WORK TO COMPLETE:
Would you transcribe exactly the lines from the beginning of the records below through the line with "撮影に参加する予定人数や、2箇所以上での撮影を希望してい", both included, omitting the pictures?

########################################

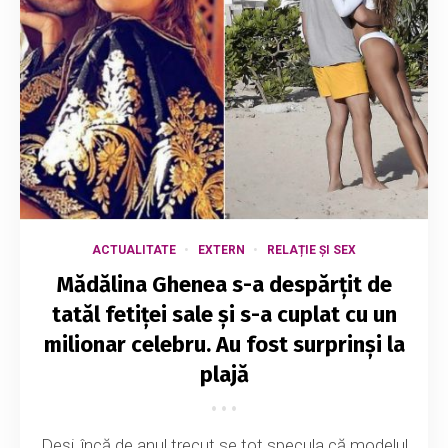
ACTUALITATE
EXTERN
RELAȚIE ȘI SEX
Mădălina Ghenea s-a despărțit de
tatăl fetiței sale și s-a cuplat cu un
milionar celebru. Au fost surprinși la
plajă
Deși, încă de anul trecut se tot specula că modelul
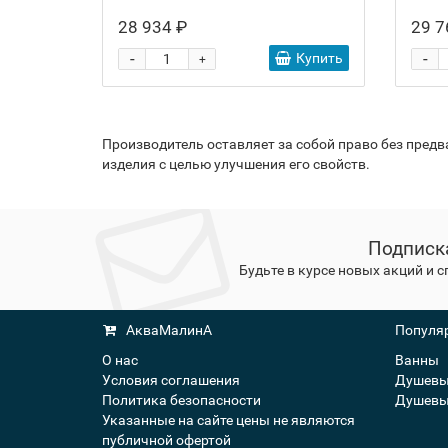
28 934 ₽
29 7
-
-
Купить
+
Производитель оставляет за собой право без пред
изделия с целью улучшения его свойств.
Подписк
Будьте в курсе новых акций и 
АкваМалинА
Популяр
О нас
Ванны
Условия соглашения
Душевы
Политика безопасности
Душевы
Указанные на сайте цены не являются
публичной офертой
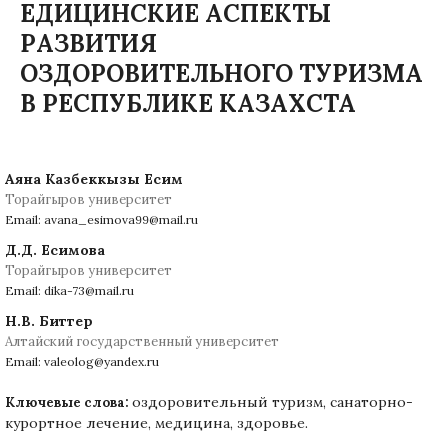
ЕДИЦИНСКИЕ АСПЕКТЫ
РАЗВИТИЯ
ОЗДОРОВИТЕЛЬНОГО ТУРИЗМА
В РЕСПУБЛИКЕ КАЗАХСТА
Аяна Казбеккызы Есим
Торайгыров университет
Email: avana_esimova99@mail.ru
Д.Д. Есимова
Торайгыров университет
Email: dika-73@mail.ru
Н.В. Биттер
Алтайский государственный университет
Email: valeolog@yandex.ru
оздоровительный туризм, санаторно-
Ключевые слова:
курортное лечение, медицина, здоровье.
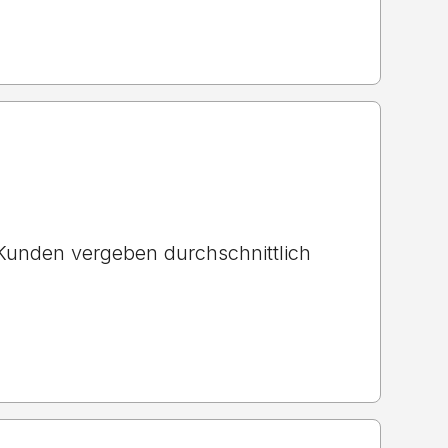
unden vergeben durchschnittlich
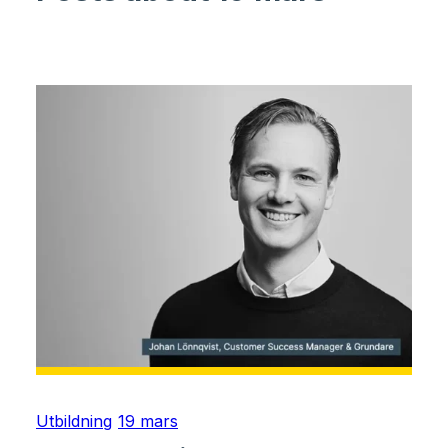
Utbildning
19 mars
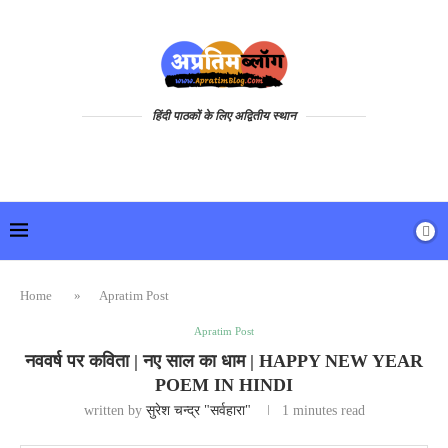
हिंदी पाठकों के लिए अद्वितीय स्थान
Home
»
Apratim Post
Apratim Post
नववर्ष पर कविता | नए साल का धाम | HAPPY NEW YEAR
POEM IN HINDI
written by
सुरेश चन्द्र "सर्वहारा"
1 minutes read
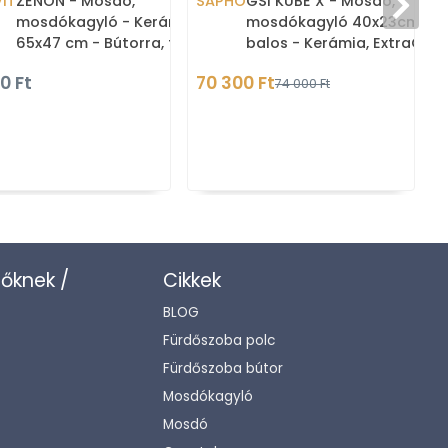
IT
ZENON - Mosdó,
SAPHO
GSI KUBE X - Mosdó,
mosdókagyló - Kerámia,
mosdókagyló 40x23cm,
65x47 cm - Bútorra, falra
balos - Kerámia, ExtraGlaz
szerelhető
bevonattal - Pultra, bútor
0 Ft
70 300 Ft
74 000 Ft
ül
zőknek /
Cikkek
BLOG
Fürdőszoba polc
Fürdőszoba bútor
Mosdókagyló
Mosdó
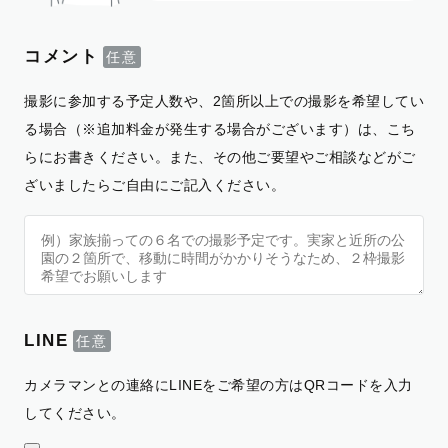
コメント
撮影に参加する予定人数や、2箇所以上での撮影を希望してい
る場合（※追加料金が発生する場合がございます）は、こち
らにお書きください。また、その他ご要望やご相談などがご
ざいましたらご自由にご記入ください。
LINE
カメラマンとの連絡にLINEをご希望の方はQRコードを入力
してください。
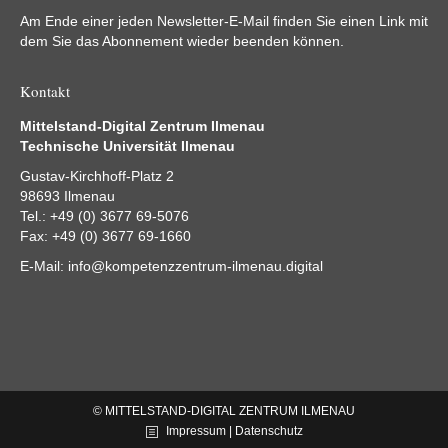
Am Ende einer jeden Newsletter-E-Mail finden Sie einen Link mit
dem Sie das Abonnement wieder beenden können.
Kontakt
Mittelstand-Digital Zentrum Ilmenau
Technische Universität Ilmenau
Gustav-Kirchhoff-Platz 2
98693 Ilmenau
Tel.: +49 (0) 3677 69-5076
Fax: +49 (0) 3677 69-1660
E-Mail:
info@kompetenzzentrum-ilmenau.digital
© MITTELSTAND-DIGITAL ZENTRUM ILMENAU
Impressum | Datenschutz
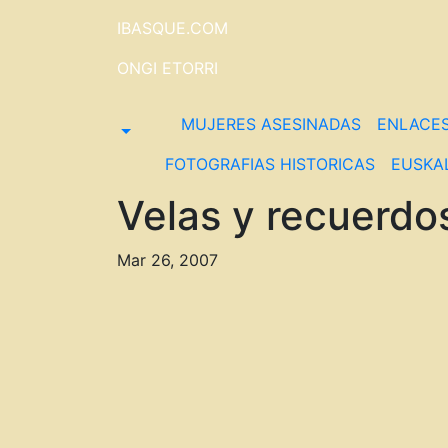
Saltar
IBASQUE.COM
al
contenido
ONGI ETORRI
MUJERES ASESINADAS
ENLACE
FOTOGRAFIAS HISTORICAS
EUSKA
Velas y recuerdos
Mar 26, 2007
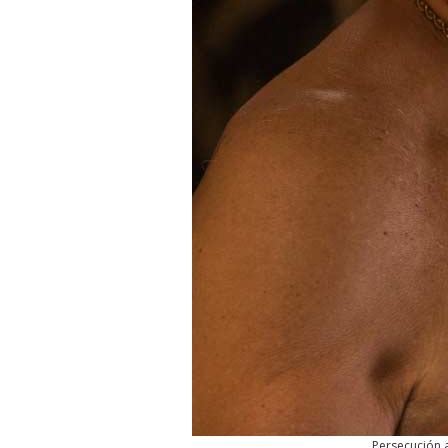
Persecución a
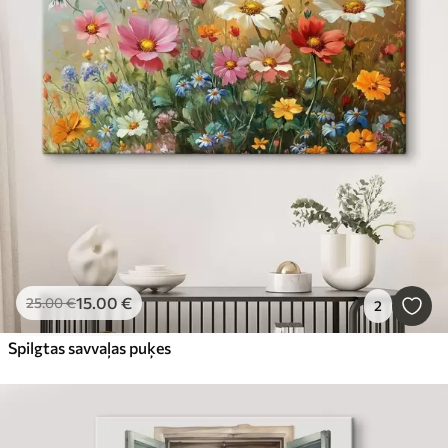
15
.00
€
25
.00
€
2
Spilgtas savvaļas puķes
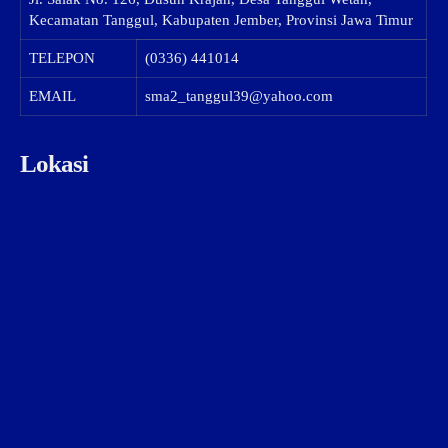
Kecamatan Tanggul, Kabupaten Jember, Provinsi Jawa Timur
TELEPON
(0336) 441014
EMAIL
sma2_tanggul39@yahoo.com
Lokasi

########################################

RESULT FOR THIS EXERCISE:
ACTUALITATE
EXTERN
RELAȚIE ȘI SEX
Mădălina Ghenea s-a despărțit de
tatăl fetiței sale și s-a cuplat cu un
milionar celebru. Au fost surprinși la
plajă
Deși, încă de anul trecut se tot specula că modelul
28 934 ₽
29 7
-
-
Купить
+
Производитель оставляет за собой право без пред
изделия с целью улучшения его свойств.
Подписк
Будьте в курсе новых акций и 
АкваМалинА
Популяр
О нас
Ванны
Условия соглашения
Душевы
Политика безопасности
Душевы
Указанные на сайте цены не являются
публичной офертой
ЕДИЦИНСКИЕ АСПЕКТЫ
РАЗВИТИЯ
ОЗДОРОВИТЕЛЬНОГО ТУРИЗМА
В РЕСПУБЛИКЕ КАЗАХСТА
Аяна Казбеккызы Есим
Торайгыров университет
Email: avana_esimova99@mail.ru
Д.Д. Есимова
Торайгыров университет
Email: dika-73@mail.ru
Н.В. Биттер
Алтайский государственный университет
Email: valeolog@yandex.ru
оздоровительный туризм, санаторно-
Ключевые слова:
курортное лечение, медицина, здоровье.
unden vergeben durchschnittlich
Utbildning
19 mars
हिंदी पाठकों के लिए अद्वितीय स्थान
Home
»
Apratim Post
Apratim Post
नववर्ष पर कविता | नए साल का धाम | HAPPY NEW YEAR
POEM IN HINDI
written by
सुरेश चन्द्र "सर्वहारा"
1 minutes read
IT
ZENON - Mosdó,
SAPHO
GSI KUBE X - Mosdó,
mosdókagyló - Kerámia,
mosdókagyló 40x23cm,
65x47 cm - Bútorra, falra
balos - Kerámia, ExtraGlaz
szerelhető
bevonattal - Pultra, bútor
0 Ft
70 300 Ft
74 000 Ft
ül
zőknek /
Cikkek
BLOG
Fürdőszoba polc
Fürdőszoba bútor
Mosdókagyló
Mosdó
コメント
撮影に参加する予定人数や、2箇所以上での撮影を希望してい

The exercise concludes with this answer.